### AIM OF THE EXERCISE
Check every line of the data for the word "blue", and copy those that have it.

### DATASET EXTRACT
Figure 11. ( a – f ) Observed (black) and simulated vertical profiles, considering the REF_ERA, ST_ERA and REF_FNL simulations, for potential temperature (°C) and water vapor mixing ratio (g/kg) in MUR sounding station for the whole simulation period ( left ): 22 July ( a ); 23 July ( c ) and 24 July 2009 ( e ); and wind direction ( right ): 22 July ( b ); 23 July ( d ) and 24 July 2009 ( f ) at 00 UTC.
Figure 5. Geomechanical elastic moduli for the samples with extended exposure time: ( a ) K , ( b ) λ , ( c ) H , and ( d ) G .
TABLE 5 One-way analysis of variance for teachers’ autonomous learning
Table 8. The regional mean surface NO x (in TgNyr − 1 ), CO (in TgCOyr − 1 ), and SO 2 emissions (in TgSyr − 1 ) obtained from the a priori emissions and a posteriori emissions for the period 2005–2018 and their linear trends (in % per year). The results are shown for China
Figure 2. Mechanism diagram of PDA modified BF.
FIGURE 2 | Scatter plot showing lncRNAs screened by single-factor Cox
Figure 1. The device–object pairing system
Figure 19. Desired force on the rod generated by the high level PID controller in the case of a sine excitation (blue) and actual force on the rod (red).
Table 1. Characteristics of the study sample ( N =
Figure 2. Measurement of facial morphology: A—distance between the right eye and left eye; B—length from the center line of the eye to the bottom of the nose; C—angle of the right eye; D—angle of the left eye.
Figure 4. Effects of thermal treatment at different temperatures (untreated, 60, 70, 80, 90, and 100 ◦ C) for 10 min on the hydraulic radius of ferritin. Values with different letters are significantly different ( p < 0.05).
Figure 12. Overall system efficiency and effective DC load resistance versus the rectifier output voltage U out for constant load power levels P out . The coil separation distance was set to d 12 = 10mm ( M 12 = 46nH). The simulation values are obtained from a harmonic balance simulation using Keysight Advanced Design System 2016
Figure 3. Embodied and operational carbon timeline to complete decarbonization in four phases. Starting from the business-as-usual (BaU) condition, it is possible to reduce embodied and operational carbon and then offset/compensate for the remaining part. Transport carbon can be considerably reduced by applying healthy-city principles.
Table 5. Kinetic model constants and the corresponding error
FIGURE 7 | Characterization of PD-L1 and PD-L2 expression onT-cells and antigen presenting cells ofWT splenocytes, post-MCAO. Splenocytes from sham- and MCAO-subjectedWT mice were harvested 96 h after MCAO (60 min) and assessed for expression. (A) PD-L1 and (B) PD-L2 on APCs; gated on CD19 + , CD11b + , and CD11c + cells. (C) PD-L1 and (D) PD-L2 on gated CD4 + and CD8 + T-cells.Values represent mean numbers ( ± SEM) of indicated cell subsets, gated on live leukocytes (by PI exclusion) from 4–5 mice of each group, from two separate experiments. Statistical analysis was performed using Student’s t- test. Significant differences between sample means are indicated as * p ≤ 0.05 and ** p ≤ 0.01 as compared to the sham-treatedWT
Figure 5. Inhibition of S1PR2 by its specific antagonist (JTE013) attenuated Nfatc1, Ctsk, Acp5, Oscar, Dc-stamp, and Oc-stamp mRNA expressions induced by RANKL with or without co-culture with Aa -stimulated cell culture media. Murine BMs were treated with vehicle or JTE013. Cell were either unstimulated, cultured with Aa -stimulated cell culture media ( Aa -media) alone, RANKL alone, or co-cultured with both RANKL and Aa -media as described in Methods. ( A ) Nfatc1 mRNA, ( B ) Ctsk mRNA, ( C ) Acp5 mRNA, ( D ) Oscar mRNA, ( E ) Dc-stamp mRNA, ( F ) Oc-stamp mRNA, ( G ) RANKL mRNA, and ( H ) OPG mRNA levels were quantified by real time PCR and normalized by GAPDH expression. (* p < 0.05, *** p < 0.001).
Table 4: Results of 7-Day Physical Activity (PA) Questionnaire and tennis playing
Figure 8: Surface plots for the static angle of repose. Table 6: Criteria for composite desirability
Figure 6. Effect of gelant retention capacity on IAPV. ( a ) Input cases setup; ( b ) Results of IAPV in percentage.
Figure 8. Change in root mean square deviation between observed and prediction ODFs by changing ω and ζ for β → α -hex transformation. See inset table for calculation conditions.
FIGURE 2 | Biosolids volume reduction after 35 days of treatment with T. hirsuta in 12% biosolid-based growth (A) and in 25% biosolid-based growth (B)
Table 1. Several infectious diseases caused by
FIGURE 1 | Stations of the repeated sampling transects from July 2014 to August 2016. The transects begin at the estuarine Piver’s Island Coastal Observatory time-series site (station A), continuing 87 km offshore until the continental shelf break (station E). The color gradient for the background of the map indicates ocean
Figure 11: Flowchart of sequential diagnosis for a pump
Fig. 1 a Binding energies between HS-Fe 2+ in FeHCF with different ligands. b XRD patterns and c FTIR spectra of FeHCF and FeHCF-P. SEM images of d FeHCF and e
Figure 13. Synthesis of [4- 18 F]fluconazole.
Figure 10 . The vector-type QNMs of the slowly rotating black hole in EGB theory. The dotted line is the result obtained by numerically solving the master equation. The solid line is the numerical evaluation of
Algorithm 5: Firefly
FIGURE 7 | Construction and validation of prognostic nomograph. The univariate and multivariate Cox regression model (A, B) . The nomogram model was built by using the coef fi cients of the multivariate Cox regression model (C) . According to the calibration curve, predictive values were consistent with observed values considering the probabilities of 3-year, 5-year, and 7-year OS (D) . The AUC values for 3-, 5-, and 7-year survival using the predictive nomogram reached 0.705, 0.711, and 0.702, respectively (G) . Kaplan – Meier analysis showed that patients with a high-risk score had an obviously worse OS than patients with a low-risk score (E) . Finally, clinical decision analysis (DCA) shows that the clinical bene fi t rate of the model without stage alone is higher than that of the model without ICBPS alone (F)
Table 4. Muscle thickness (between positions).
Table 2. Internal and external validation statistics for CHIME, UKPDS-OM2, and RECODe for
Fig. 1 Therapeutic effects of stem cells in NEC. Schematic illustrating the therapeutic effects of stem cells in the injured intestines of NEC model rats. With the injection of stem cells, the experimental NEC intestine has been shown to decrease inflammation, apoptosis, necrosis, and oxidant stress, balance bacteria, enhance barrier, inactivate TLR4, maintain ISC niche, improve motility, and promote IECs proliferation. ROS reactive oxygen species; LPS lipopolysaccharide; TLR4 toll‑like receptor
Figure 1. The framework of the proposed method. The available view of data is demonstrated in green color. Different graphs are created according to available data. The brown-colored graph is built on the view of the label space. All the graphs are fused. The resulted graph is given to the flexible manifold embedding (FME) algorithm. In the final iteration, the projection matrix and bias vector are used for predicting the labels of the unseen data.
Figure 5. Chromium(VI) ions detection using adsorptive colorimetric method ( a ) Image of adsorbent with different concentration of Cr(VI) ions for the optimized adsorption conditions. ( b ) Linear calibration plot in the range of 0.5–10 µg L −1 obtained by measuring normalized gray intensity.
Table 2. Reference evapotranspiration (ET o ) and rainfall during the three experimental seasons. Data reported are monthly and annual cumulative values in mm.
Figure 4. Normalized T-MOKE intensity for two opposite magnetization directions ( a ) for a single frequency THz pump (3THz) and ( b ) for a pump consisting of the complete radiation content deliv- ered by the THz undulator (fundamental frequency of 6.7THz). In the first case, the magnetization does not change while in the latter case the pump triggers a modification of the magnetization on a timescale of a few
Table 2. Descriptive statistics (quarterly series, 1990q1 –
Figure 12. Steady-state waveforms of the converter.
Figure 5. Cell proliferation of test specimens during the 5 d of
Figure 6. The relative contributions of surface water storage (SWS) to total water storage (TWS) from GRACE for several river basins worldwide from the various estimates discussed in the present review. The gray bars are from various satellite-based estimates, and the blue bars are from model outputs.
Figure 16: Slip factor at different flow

### RESPONSE BOX
Figure 19. Desired force on the rod generated by the high level PID controller in the case of a sine excitation (blue) and actual force on the rod (red).
Figure 6. The relative contributions of surface water storage (SWS) to total water storage (TWS) from GRACE for several river basins worldwide from the various estimates discussed in the present review. The gray bars are from various satellite-based estimates, and the blue bars are from model outputs.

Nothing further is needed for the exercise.